■ YOUR INSTRUCTIONS:
Replace every "Setopati" with "Setopati News" in the text of the records below, and reproduce everything else unchanged.

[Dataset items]
'''
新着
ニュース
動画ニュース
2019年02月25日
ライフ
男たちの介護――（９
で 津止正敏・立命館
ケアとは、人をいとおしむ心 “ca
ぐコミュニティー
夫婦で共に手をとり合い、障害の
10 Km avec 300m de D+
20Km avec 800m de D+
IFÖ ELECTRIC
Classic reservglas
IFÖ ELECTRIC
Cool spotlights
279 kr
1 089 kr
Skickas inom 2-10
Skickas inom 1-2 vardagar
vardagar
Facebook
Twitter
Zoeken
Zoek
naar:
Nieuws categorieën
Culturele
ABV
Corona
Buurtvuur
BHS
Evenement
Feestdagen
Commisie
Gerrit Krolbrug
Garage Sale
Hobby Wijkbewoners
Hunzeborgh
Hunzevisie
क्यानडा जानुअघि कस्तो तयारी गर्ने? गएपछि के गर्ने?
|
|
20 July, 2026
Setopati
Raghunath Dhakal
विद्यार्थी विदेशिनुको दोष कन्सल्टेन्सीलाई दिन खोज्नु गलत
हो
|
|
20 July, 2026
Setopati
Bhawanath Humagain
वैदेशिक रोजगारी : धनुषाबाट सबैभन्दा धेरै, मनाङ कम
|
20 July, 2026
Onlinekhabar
'''
■ ANSWER TO THIS PROBLEM:
新着
ニュース
動画ニュース
2019年02月25日
ライフ
男たちの介護――（９
で 津止正敏・立命館
ケアとは、人をいとおしむ心 “ca
ぐコミュニティー
夫婦で共に手をとり合い、障害の
10 Km avec 300m de D+
20Km avec 800m de D+
IFÖ ELECTRIC
Classic reservglas
IFÖ ELECTRIC
Cool spotlights
279 kr
1 089 kr
Skickas inom 2-10
Skickas inom 1-2 vardagar
vardagar
Facebook
Twitter
Zoeken
Zoek
naar:
Nieuws categorieën
Culturele
ABV
Corona
Buurtvuur
BHS
Evenement
Feestdagen
Commisie
Gerrit Krolbrug
Garage Sale
Hobby Wijkbewoners
Hunzeborgh
Hunzevisie
क्यानडा जानुअघि कस्तो तयारी गर्ने? गएपछि के गर्ने?
|
|
20 July, 2026
Setopati News
Raghunath Dhakal
विद्यार्थी विदेशिनुको दोष कन्सल्टेन्सीलाई दिन खोज्नु गलत
हो
|
|
20 July, 2026
Setopati News
Bhawanath Humagain
वैदेशिक रोजगारी : धनुषाबाट सबैभन्दा धेरै, मनाङ कम
|
20 July, 2026
Onlinekhabar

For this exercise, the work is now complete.